I’ve been working on performance issues in the production database this week, taking it from a “server” level instead of database/table/index level and also adding some query changes. The database is working better, and I am continuing to keep it heading in that direction.

Adding OPTION (MAXDOP 1) to certain queries has increased performance (sometimes dramatically), while SERVER Degrees of Parallelism setting changes has contributed to an overall performance gain.

RESULTS:

By keeping an eye on the WAIT statistics in the database, I have been able to see evidence of performance improvements. The percentage shown is the amount of wait time for the Wait Type compared to Total Wait. It is suggested that the CXPACKET wait should account for less than 10% of wait time in a tuned-up system.

Wait Type June 3rd June 4th June 5th
CXPACKET 29.7% 11.8% 8.9%
PAGEIOLATCH 16.7% 7.0% 6.3%

Total for These 46.4% 19.8% 15.2%
OLEDB 25.9% 72% 77.4%

As you can see, the OLEDB wait has increased quite a bit over this time period. That’s because of the decrease in CXPACKET and PAGEIOLATCH waits in comparison. OLEDB is next on the list, and refers to our database waiting on other databases to give it information or other databases waiting on our database to be ready to accept more data.

DETAILS:

Within the last week, I’ve been researching and working on the performance issues we sometimes experience in our database. What I found when examining the history on various waits was that we had a couple things holding us up: CXPACKET and PAGEIOLATCH_ waits were much higher than they should be. We also had very high Average Disk Queue Length rates and high number of Context Switches/second.

CXPACKET:  These waittypes are all involved in parallel query execution. These waittypes indicate that the SPID is waiting on a parallel process to complete or start.

Context Switches/Second: The average rate per second at which context switches among threads on the computer. High activity rates can result from inefficient hardware or poorly designed applications.

PAGEIOLATCH_: Occurs when a task is waiting on a latch for a buffer that is in an I/O request. The latch request is in Shared mode. Long waits may indicate problems with the disk subsystem.

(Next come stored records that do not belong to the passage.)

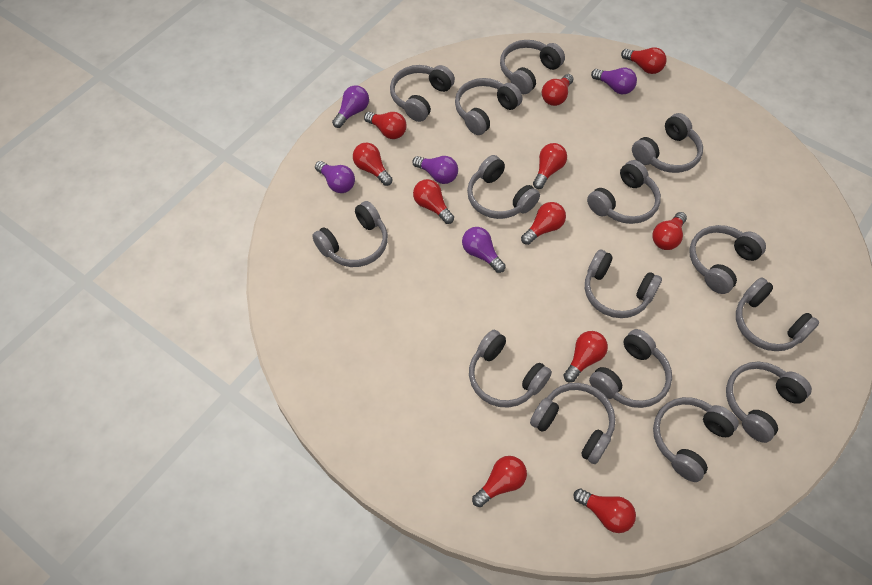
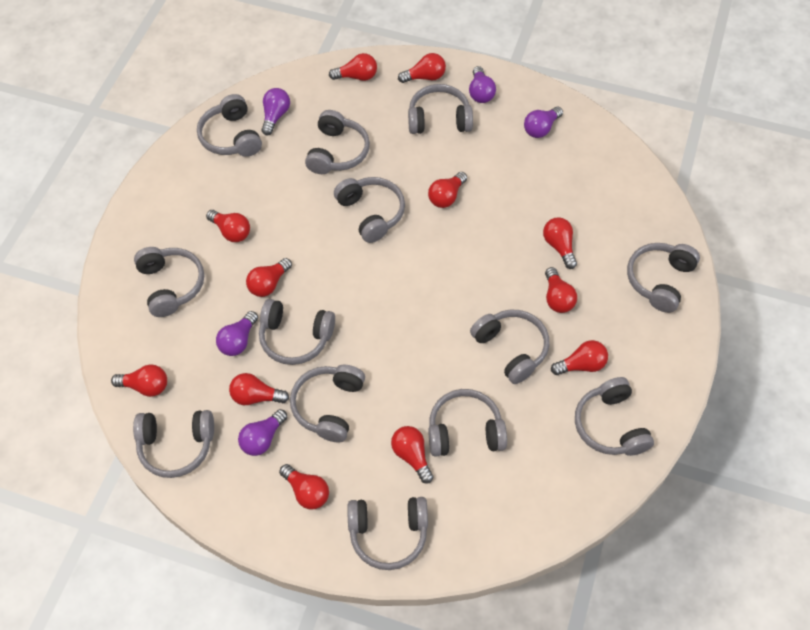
grey headphones: [312,201,388,267] [390,65,455,122] [455,78,522,135] [467,155,540,219] [469,330,552,408] [500,40,565,94] [530,383,615,464] [585,250,662,318] [587,160,661,224] [589,329,672,408] [632,113,703,173] [653,397,739,482] [689,225,766,294] [726,362,812,443] [736,277,819,351] = 15 -> [133,410,214,478] [134,247,204,317] [197,94,262,157] [259,299,335,365] [290,365,365,443] [305,110,370,174] [334,177,405,243] [347,497,428,570] [408,84,473,134] [428,389,507,457] [470,310,549,384] [575,377,654,456] [627,243,700,313] = 13
red light bulb: [353,143,393,186] [364,112,406,139] [413,179,454,224] [472,456,527,507] [521,202,566,245] [533,143,567,189] [542,74,573,106] [563,331,608,383] [573,489,636,533] [621,47,667,74] [652,212,687,250] = 11 -> [111,365,167,397] [206,210,250,242] [229,373,289,405] [246,258,292,297] [279,464,329,509] [329,53,377,81] [391,426,433,484] [398,53,446,83] [428,172,467,208] [543,217,577,269] [545,267,577,313] [551,340,608,375] = 12

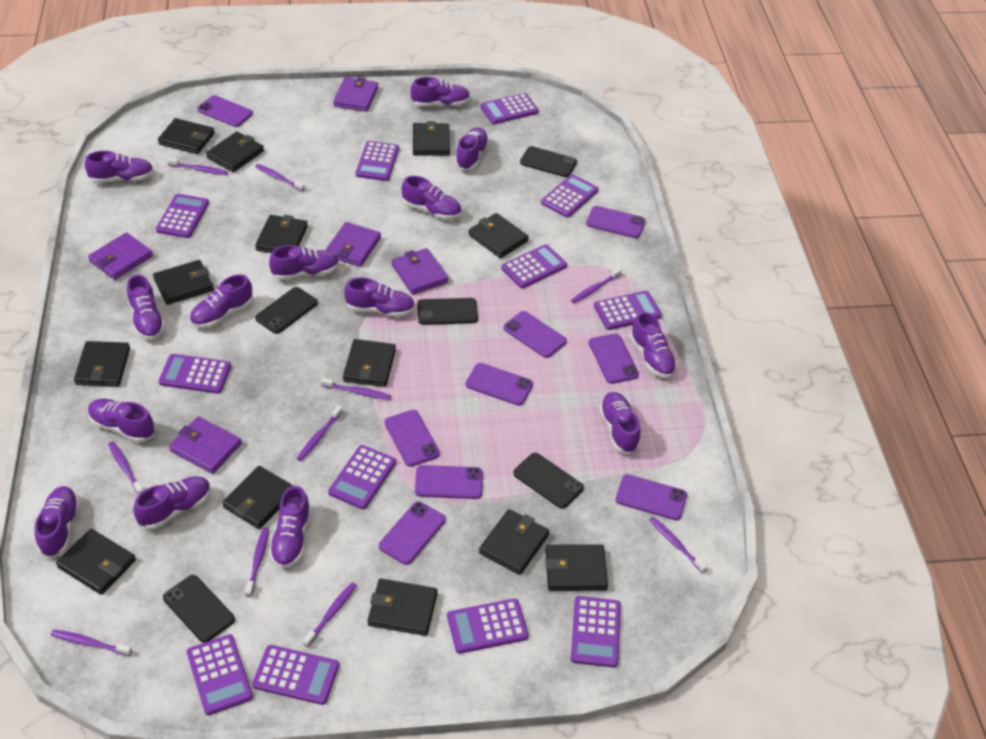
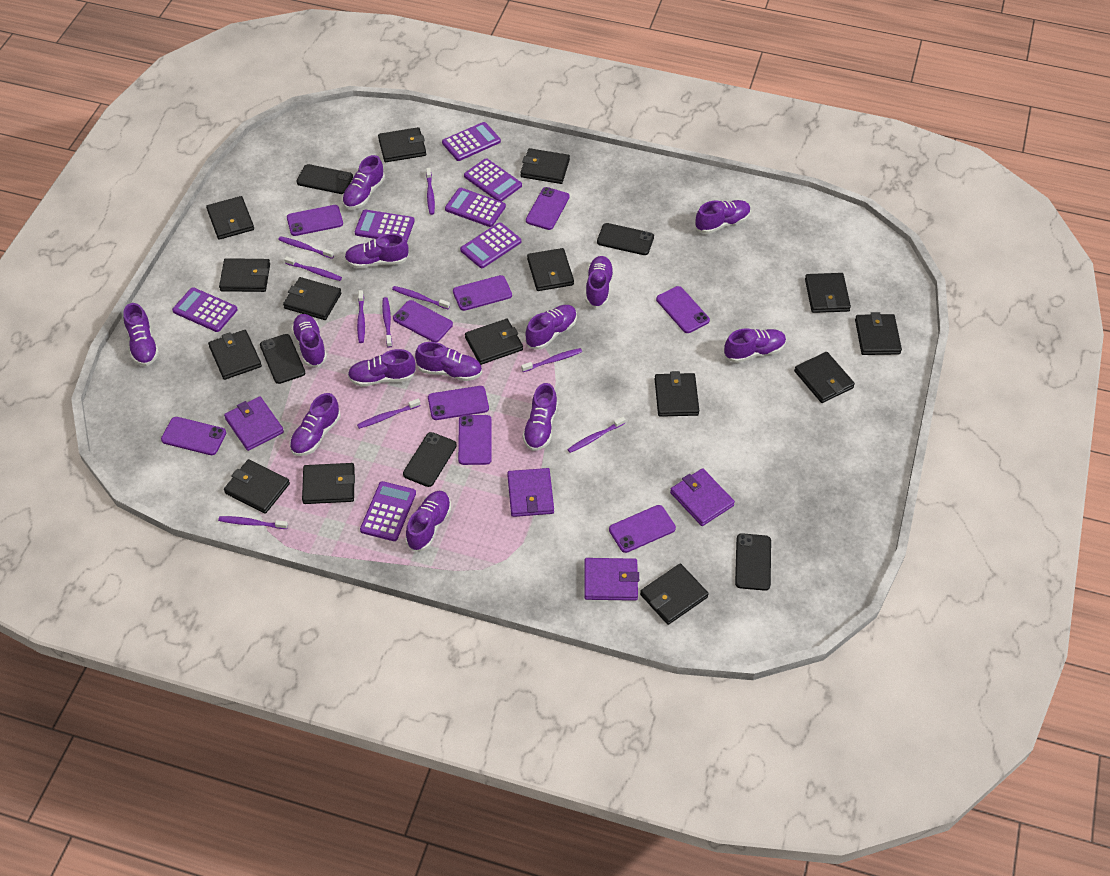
black wallet: [56,529,136,595] [74,341,130,386] [153,260,214,305] [158,118,215,154] [206,131,264,172] [222,466,294,529] [255,215,308,253] [343,339,396,387] [368,579,438,636] [413,121,450,156] [469,213,529,258] [479,509,549,575] [545,544,608,591] = 13 -> [206,196,254,240] [208,330,262,380] [219,258,270,292] [224,459,290,514] [283,277,342,320] [302,463,355,504] [378,127,426,162] [465,319,523,365] [520,148,570,184] [527,248,574,291] [640,563,709,625] [655,371,699,417] [794,352,855,403] [805,273,851,313] [855,312,902,355] = 15
purple calculator: [156,194,209,238] [159,354,231,394] [186,634,253,715] [252,645,339,705] [328,445,396,509] [355,141,399,181] [447,599,528,654] [481,93,539,124] [501,244,567,288] [541,174,599,218] [571,596,621,667] [594,291,662,330] = 12 -> [172,287,238,332] [355,210,415,241] [360,481,416,541] [442,122,501,161] [445,188,506,227] [460,222,521,268] [464,159,522,202] = 7
purple shoe: [35,486,80,559] [85,151,154,183] [88,398,155,443] [127,274,165,340] [133,476,211,530] [189,274,253,328] [269,245,339,280] [269,486,311,569] [344,277,415,317] [402,176,461,220] [411,77,470,107] [455,127,489,171] [599,392,640,454] [630,312,677,378] = 14 -> [123,303,159,366] [290,393,340,456] [291,314,327,367] [342,155,385,209] [344,234,409,268] [348,349,416,387] [405,491,451,551] [415,342,482,381] [523,383,558,451] [525,305,577,350] [585,256,614,308] [695,200,751,234] [724,329,786,363] = 13
purple wallet: [88,232,153,280] [169,416,242,474] [325,222,381,267] [333,77,378,112] [392,248,448,295] = 5 -> [224,396,284,451] [507,468,554,517] [584,558,639,601] [670,468,735,526] = 4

Average Disk Queue Length:  The average number of write requests that were queued for the selected disk during the sample interval. High disk queue length are caused by a lot of insert/update activity, as well as reindexing or anything else that changes database objects.

CXPACKET:

The first issue I’ve tackled has been the CXPACKET waits. When CXPACKET rates are high and Context Switches/Second are high, it means that queries are trying to take all of the processing resources they can get their hands on for use in parallel processing, and the system is giving each request everything she’s got. The system context will break apart threads and send it to various processors for work (we have 4), work on them a bit, and switch the threads around again and keep chugging. If other queries are waiting, it will try to throw them into the mix, too, but they have to (CXPACKET) wait in line to get broke apart and thrown to the various CPUs as they are freed up. This type of parallel processing seems very good on the surface, but in a system that is more OLTP (like ours), this causes traffic jams, leading to waits that are felt by people on the other end looking for data to pop up.

To address this, I’ve changed the server settings for parallel processing and set maximum degrees of parallelism for certain queries. Limiting parallel processing improves performance.

SERVER:

Our Max Degree of Parallelism setting on the server was set to 0 (unlimited). This means that any query for which a certain time threshold is expected in its plan can grab as much parallel processes to get things done as it thinks it needs. This setting has been changed to 2 (we have 4 processors). Allowing some degree of parallelism allows for faster indexing, etc, but limiting it to 2 has allowed two processors to stay freed up for other things.

The default Cost Threshold for Parallelism was set to 5. This setting refers to the amount of time expected by an execution plan that, when exceeded, calls for parallel processing. This setting has been changed to 80. This is kind of high, but we have other inefficiencies that require it. This setting allows us to keep the max degree of parallelism set to 2 while limiting the number of queries that will actually use that parallelism.

QUERIES:

I have added at the end of certain queries, below the ORDER BY statement, the following option:

SELECT FIELD
FROM TABLE
WHERE FIELD=VALUE
OPTION (MAXDOP 1) –<–That’s the option

This query hint specifies for the query that the Maximum Degree of Parallelism (MAXDOP) is set to 1. This option can be used for SELECT, UPDATE, DELETE, and INSERT statements. It overrides the server setting explained above. I’m watching performance to determine others that may need this option, as well.

PAGEIOLATCH:

PageIOLatch wait times have also decreased as a result of these changes. There is less contention and latches occuring during reads and writes, so these types of waits have decreased, as well. Our disk subsystem leaves a lot to be desired, but these changes have increased the efficiency with which I/O tasks operate.